Already a chart-topper, Drake's popularity exploded as he reached another commercial peak. Although not critically hailed as his best work in deep hip-hop circles, your grandma's favourite Drake song is probably something off Views. Fusing Afrobeats, hip-hop and R&B, the numbers speak for itself, despite what hip-hop heads say, as "One Dance" remains Drake's most streamed song on Spotify with more than two billion plays. This is the album that took Drake from star to superstar to the biggest star in the industry.   

5. So Far Gone (2009)

Before Drake, only 50 Cent, Lil Wayne, Jeezy and Kid Cudi could claim they blew up off a mixtape. With songs like "Best I Ever Had" and "Successful" already charting, So Far Gone became the catalyst that launched Drake's career internationally. He even nabbed two Grammy nominations — a gigantic feat for a then-little-known rapper out of Canada. The success of the mixtape eventually led to one of the biggest major label bidding wars in music history, with Universal's Young Money Entertainment coming out on top. The rest is pretty much history. 

4. More Life (2017)

Stormzy, Dave, Gigs, J Huss, Burna Boy, Central Cee and Jorja Smith should at least partially credit their North American success to More Life. Many Canadian and American hip-hop fans gateway into Afrobeats and UK rap, this project's influence alone is enough to propel it to our fourth spot. On top of that, Drake's current sound mainly stems from ideas first explored on More Life, from the house fusion of "Passionfruit" and "Madiba Riddim" (which eventually birthed Honestly, Nevermind) to the sample-heavy intro of "Free Smoke" (repeated on Certified Lover Boy's "Champagne Poetry") to the lyrically heavy, food-for-thought outro "Do Not Disturb" (which has led to introspective outros becoming a staple of all modern Drake projects), you can find repeated ideas from More Life in just about every Drake project since.
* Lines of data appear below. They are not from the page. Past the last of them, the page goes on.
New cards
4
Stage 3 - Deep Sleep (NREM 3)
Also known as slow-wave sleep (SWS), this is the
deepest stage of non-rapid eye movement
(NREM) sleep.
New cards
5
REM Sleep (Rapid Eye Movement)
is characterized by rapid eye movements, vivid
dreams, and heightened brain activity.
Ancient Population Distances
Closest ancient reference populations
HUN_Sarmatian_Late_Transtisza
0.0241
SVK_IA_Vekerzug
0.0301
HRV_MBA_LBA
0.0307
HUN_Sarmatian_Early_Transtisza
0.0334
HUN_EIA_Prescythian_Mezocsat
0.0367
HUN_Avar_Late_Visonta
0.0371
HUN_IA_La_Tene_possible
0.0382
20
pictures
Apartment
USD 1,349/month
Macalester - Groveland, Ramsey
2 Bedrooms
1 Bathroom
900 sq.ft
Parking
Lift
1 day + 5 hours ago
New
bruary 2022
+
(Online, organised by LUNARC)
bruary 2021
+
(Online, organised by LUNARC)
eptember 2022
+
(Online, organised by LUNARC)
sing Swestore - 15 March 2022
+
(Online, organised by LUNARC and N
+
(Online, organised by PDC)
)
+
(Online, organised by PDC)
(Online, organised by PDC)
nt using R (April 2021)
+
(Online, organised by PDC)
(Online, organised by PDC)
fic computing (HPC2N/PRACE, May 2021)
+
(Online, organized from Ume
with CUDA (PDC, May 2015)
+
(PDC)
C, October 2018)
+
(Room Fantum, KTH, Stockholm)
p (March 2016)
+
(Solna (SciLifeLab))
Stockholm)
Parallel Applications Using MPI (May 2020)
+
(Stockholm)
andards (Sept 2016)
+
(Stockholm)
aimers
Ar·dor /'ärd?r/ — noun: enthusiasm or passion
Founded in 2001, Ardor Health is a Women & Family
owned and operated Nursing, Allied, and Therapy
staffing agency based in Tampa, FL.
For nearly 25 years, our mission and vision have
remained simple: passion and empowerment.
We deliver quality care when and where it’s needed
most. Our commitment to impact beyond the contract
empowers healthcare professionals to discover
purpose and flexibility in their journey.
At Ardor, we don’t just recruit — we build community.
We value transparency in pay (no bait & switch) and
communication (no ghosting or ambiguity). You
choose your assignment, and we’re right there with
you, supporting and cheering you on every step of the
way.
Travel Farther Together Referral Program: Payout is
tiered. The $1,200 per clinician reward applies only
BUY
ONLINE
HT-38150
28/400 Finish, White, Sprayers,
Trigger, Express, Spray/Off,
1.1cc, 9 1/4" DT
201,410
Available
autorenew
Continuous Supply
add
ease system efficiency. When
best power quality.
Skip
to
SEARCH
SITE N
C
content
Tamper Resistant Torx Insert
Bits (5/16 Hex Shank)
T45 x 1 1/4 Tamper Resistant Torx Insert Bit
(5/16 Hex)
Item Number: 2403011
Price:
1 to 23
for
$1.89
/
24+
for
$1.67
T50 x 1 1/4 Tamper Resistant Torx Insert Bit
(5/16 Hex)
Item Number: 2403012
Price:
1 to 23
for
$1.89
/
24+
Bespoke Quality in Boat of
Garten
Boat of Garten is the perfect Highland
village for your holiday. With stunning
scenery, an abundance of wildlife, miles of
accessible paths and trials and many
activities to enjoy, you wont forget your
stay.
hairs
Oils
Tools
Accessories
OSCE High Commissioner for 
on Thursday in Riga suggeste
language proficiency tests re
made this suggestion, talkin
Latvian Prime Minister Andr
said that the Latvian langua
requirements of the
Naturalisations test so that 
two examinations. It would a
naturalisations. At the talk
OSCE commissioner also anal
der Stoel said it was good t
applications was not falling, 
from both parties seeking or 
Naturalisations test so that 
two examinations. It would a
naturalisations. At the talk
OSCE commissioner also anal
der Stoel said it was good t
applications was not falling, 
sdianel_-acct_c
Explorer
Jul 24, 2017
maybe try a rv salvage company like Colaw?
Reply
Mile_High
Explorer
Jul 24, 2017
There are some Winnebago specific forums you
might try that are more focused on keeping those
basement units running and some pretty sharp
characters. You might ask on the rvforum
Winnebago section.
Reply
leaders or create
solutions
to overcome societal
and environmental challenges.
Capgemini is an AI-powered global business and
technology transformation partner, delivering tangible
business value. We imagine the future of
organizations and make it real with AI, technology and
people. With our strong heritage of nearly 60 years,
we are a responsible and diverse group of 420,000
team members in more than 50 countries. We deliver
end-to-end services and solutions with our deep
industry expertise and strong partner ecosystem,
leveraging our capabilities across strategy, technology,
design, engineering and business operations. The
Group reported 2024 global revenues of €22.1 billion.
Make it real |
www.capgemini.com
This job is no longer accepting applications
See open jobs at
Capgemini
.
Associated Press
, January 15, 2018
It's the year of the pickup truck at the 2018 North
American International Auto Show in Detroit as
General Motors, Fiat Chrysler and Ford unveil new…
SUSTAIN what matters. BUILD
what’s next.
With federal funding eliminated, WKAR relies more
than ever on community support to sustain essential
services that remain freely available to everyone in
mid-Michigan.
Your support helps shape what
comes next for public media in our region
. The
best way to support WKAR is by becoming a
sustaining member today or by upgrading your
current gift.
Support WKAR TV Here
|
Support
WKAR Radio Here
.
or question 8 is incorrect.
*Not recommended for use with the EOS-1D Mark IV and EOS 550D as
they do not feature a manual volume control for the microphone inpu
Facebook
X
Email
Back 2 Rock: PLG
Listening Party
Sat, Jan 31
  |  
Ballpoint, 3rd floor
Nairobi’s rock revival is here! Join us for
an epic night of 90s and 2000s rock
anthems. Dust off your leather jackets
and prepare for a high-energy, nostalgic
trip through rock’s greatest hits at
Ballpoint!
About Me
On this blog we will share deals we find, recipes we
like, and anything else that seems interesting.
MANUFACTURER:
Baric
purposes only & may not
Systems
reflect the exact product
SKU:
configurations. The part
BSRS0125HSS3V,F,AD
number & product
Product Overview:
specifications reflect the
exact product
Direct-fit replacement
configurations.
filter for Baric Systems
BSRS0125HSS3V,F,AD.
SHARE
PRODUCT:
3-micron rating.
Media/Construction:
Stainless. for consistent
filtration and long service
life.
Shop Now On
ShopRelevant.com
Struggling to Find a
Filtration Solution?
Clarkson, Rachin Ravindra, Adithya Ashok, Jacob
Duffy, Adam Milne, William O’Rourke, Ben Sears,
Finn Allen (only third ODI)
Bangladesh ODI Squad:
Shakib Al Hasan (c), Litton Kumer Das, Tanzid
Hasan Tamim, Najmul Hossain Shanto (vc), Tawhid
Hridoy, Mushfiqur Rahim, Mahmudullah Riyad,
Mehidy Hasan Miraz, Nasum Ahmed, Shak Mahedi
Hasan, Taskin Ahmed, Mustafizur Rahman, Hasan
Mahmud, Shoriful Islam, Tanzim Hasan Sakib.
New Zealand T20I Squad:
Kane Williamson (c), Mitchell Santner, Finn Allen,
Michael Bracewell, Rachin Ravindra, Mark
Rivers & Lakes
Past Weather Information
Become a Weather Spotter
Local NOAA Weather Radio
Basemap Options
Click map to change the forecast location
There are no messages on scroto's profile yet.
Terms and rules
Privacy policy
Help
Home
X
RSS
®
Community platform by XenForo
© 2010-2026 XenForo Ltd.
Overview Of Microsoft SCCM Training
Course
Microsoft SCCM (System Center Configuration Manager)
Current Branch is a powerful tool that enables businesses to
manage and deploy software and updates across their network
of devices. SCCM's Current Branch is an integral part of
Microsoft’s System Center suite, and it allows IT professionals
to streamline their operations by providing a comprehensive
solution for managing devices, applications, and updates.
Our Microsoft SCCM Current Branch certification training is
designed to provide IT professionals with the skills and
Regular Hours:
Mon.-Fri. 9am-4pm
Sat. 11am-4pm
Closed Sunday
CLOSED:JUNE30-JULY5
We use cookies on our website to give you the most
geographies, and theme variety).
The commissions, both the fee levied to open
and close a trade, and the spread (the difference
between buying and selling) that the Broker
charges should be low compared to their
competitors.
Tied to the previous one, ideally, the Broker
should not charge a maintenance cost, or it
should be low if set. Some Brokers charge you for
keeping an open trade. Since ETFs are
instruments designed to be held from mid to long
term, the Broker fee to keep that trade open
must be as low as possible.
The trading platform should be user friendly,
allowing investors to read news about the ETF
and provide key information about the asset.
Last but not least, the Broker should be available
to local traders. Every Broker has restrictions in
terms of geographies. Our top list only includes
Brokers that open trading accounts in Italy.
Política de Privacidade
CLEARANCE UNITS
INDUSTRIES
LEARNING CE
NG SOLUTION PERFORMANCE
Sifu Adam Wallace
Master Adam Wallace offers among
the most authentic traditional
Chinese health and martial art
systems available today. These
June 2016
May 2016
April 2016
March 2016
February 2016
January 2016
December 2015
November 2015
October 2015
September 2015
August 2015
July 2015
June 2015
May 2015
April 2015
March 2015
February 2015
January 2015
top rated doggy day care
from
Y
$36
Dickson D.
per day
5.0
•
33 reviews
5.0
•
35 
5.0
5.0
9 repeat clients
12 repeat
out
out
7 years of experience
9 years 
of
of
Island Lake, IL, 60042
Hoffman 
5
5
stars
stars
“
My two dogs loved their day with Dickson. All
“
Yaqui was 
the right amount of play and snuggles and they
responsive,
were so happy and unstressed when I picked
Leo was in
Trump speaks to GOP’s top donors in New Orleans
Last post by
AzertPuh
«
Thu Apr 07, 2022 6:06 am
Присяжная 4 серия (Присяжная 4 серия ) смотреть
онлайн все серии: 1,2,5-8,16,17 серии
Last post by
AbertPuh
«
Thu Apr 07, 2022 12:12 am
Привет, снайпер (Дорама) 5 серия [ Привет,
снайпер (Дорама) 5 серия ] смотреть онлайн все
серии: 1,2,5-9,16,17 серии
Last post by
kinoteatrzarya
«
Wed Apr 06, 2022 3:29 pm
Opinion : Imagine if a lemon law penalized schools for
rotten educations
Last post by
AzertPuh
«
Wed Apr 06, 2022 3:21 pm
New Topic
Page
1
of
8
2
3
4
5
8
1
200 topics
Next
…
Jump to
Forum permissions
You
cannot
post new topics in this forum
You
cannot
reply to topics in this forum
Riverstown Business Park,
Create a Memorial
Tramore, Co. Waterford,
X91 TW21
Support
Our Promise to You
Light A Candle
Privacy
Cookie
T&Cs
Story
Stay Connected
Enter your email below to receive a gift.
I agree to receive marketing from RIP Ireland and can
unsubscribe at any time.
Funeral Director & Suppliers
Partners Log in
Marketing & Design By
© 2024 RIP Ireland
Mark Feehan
3. Nothing Was the Same (2013)

Nothing Was the Same is an incredible album, the follow-up to the highly successful Take Care. Its success silenced many critics in deep hip-hop circles, proving Drake was not just a flash in the pan. Home to some of Drake's best beat choices, it is impossible not to grind your teeth and nod your head while listening to "Tuscan Leather," "Wu-Tang Forever," "Worst Behavior," or "Pound Cake / Paris Motion Music 2."

2. If You're Reading This It's Too Late (2015)

The summer of 2016 will go down as Drake's most dominant commercial and cultural year. And while the commercial success of Views plays a role in that, the momentum behind Drake's explosive summer sixteen began with this 2015 mixtape. For many "pure" hip-hop fans, it was the Drake album they dreamed of: minimal singing, minimal R&B features, and no obvious radio singles; just the boy, a microphone, and something to prove. The results culminated to not only Drake's best rap album to date, but also the only mixtape ever to be nominated for a Grammy. If you know someone still arguing that Drake doesn't have a "classic" album, point them toward If You're Reading This It's Too Late. Almost 10 years later, tracks like "Energy," "Legend" and "Know Yourself" remain crowd-pleasers at any Drake show.  
1. Take Care (2011)

Initially intended to be a straight-up R&B album, Take Care evolved into the sombre, moody, dark mix of hip-hop, R&B, dance and pop, which Drake remains known for to this day. Although it is hard to imagine now, when the album was released in 2011, there was nothing like it. Embracing all the criticisms of Thank Me Later — that Drake is too soft, too introspective, too whiny, too melodramatic, too depressed, croons too much — he confidently never tried to be a tough guy. Raising the bar in every way, he dropped his braggadocious persona and the world finally met Aubrey. Still confident, cocky and masculine, yet also vulnerable and relatable, it was impossible to hate. To this day, Drake has not quite replicated the authentic feel of Take Care; too large of a star to ever come across this relatable again, the album exists in a Goldilocks zone of brash and meek. It's unequivocally his best project.